Randomly Composing Shakespeare
Will a series of random keystrokes eventually produce one of Shakespeare's works? A co-worker posed this classic question to me recently, and my attempts to grapple with the problem eventually resulted in a pair of python scripts that can compute, via series or brute force, the probability of a non-overlapping word appearing in a string of n letters. Code is available here and here. My contribution to the solution on StackExchange is here.
This is a novel array sorting algorithm that I developed independently while taking Data Structures at ECU. The algorithm compares favorably with and is in some instances superior to insertion sort and binary tree sort. Documentation is available here. Sample performance test results are here. For those interested, the sorter code, together with a test rig and a collection of standard algorithms written by my classmates and myself, is available here.
Optimizing Binary Tree Deletions
This was an independent studies research course I completed in Spring 2013 with Dr. Bill Walker, professor of computer science at ECU. The topic of my research was the optimization of binary tree node deletion algorithms. The question that I hoped to answer was whether the degeneration of binary trees into linked lists could be prevented by alternately performing left- and right-handed deletions. My results, which I delivered at the Texas-Oklahoma Regional Undergraduate Symposium (TORUS) in February of 2013, are available here. While completing my research, I also coded an interactive applet that allows a user to graphically demonstrate the performance difference between two of the algorithms I studied.
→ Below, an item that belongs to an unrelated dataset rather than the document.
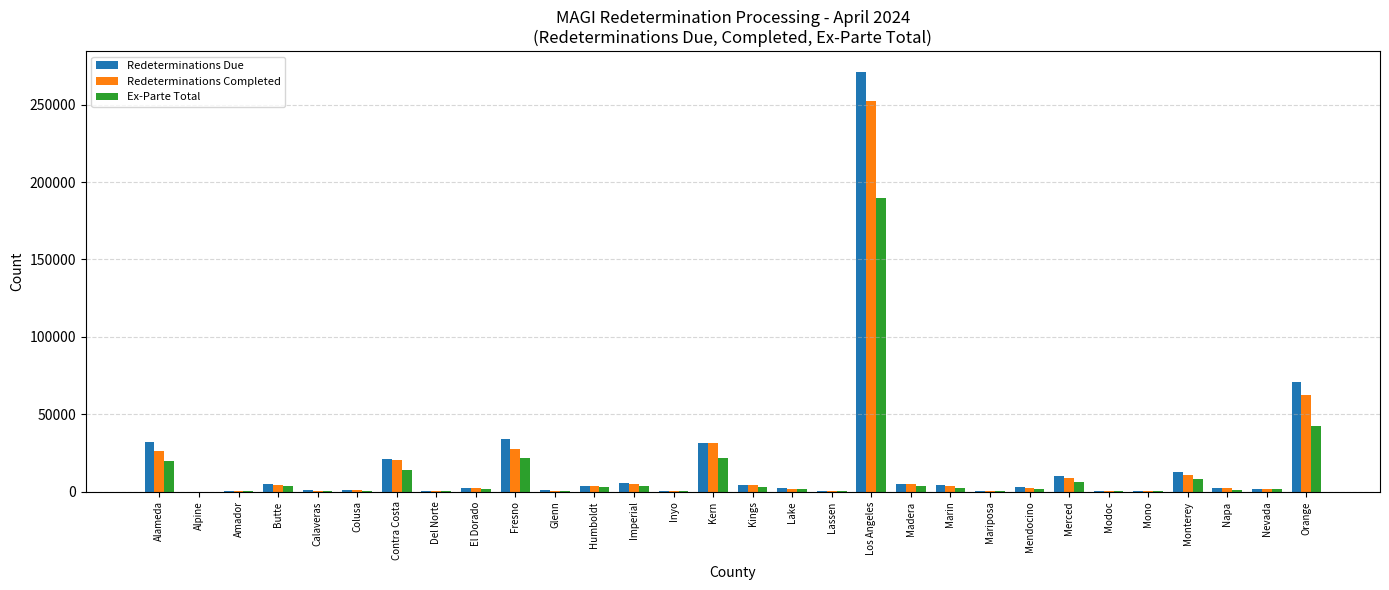

Which category has the highest value in the Ex-Parte Total series?

Los Angeles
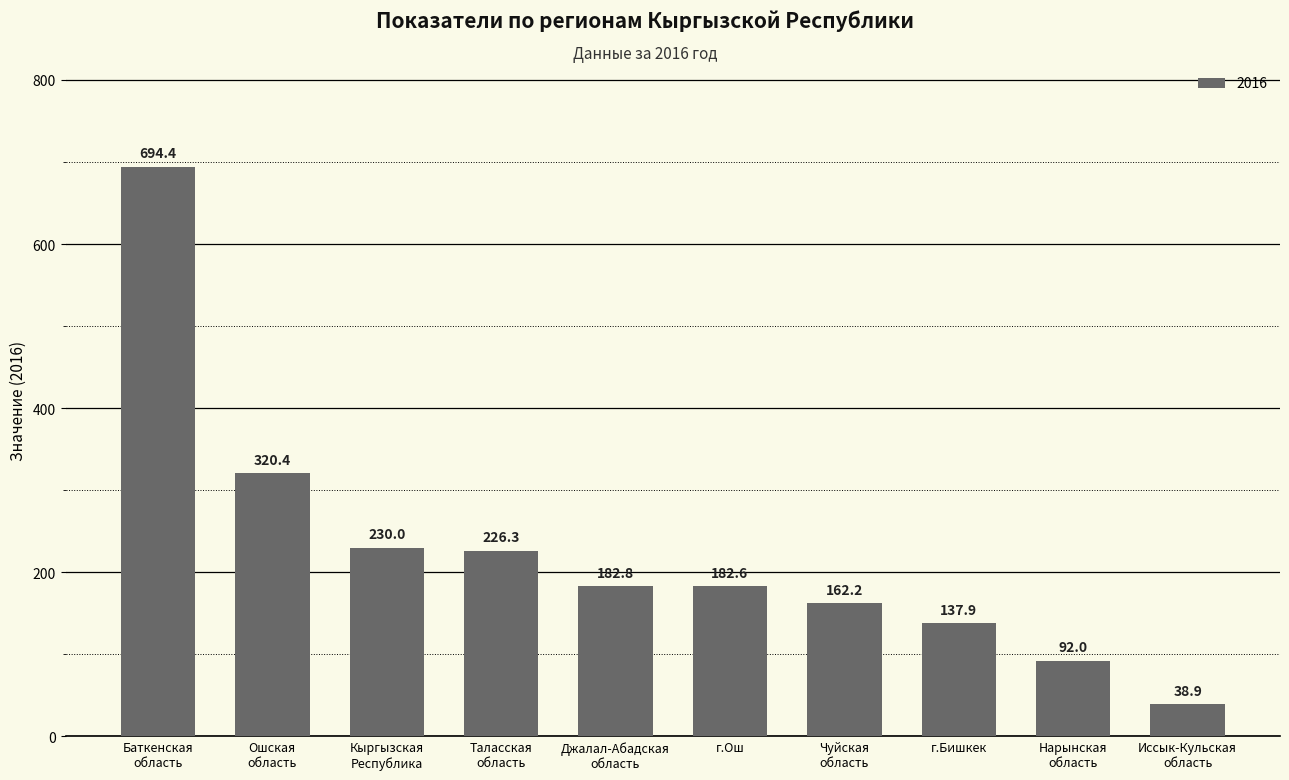

What is the label of the 9th bar from the left?

Нарынская
область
Granting Certiorari: A Mathematical Model for Supreme Court Acceptance of Appealed Cases
I completed this research project while finishing up my bachelor's in legal studies. My supervisor was Dr. Anita Walker, professor of mathematics. The question addressed by this research project was whether the rate of acceptance for appeals under a given area of jurisprudence bore any relationship to the incidence of landmark decisions in that same area of jurisprudence. My results, presented at TORUS in February 2011, are here.